Along with the vibe of the office, the most important thing is finding a doctor you feel good about. This has more to do with personality than knowledge or skill — not to say those things aren’t important. But if you don’t feel respected and heard in the presence of this doctor, all the medical knowledge in the world will do no good; you will not thrive under their care.

Personality is of course impossible to assess through reviews and other investigation. While you can get some clues through doing your homework, in the end you have to meet your potential new doctor on a “first date” to really get a clear picture of whether or not they are the right one for you.

An important part of “good fit” is this individual’s fundamental approach to the doctor-patient relationship. Broadly, there are three types of doctor-patient relationships:

  • The doctor as the boss. The doc is IN CHARGE. Of everything. For many years, this was the dominate doctor-patient relationship, and it still works for many people, especially for the newly diagnosed.
  • The doctor as a guide. Other PWDs prefer a talented guide who can advise them about options, and while the doctor remains the leader, the patient has input.
  • The doctor as a partner. And finally, still other PWDs crave a partnership in which ideas can be freely tossed back and forth and consensus is forged on the best path forward.

None of these styles is right or wrong. They’re just different, and you need to be sure that you understand what you want. If you crave teamwork, an authoritative doctor will drive you nuts. On the other hand, if you need an expert to guide you, a collaborative doc will just frustrate you.

The test drive is crucial, because the only way to really understand a doc’s style is to experience it. Also, during your test drive, be sure to pay attention to:

  • Body language. Sometimes what isn’t said is loudest. Does the doctor seem impatient, bored, or distracted? Or attentive to what you are saying?
  • Vocabulary. Does the doctor use terms you don’t understand, or plain English? Or do they dumb things down too much for you?
  • Questions. Are questions respectfully received and thoughtfully answered? Do you feel like the doctor is listening to you? When you ask a question, do you feel like you get a satisfying answer?

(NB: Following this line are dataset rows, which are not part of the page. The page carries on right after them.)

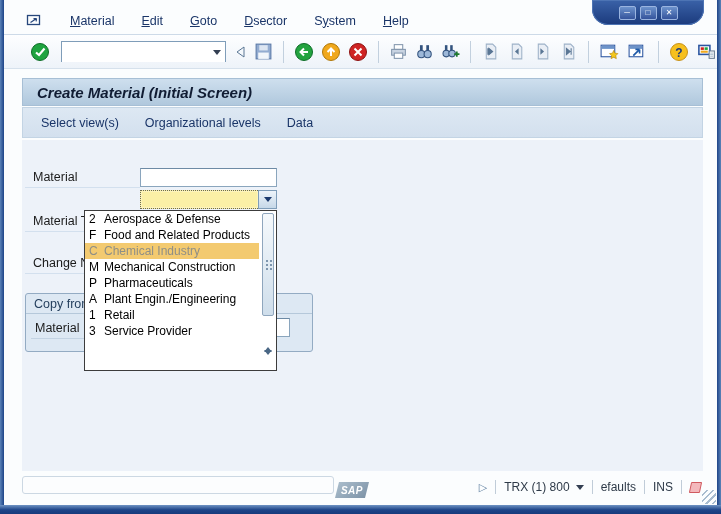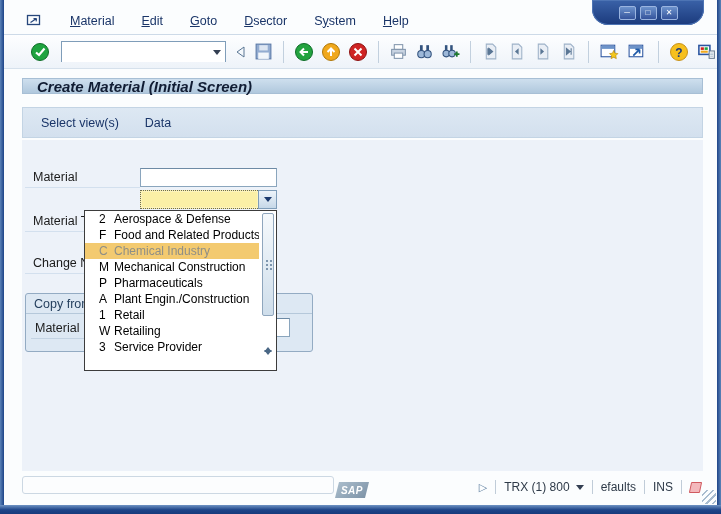"Create Material (Initial Screen)" .screen-title { height: 16px -> 28px }
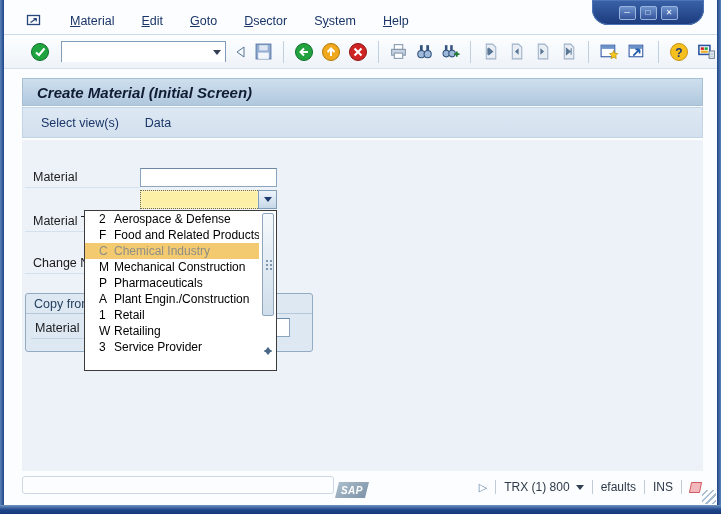"Organizational levels" span.app-btn { html: none -> <span>Organizational levels</span> }
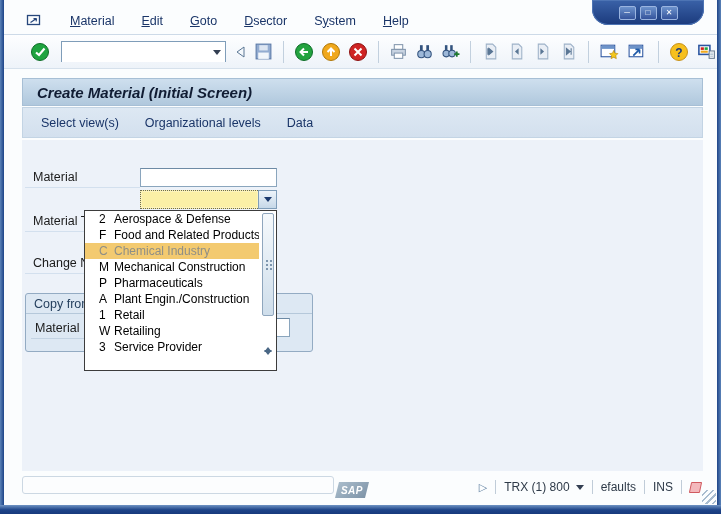"2 Aerospace & Defense" .dd-row { padding-left: 14px -> 4px }
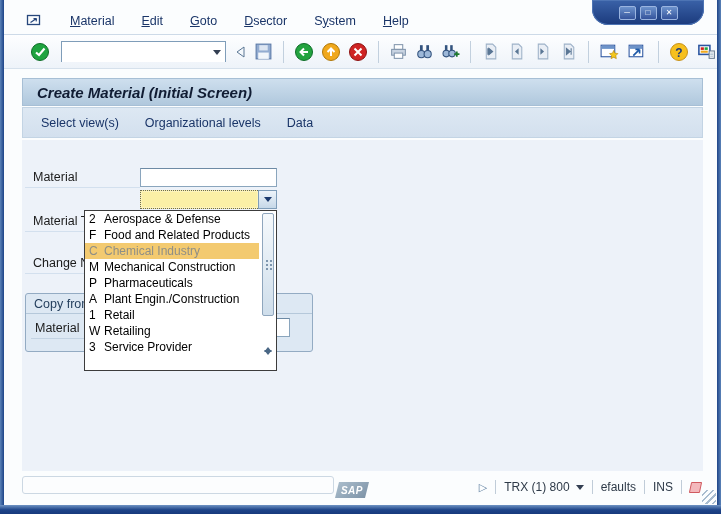"Plant Engin./Construction" span { text: Engin./Construction -> Engin./Engineering }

If you don’t have a good experience on your test drive, don’t be afraid to move on to the next doc on your list. Sure, it can be frustrating in the short-term, but once you find the right one, it will be worth the effort in your (long and healthy) life with diabetes.

Or maybe we should focus on the intermediate term…

Because there’s something important you should know about the long-term: The doc who’s right for you now may not be the one who’s right for you down the road. Many newly diagnosed PWDs are more comfortable with in-charge docs early in their experience, but want to take greater ownership later on as they gain knowledge and experience.

As your needs change, so too, in many cases, will your choice of doctor. And there’s nothing wrong with that.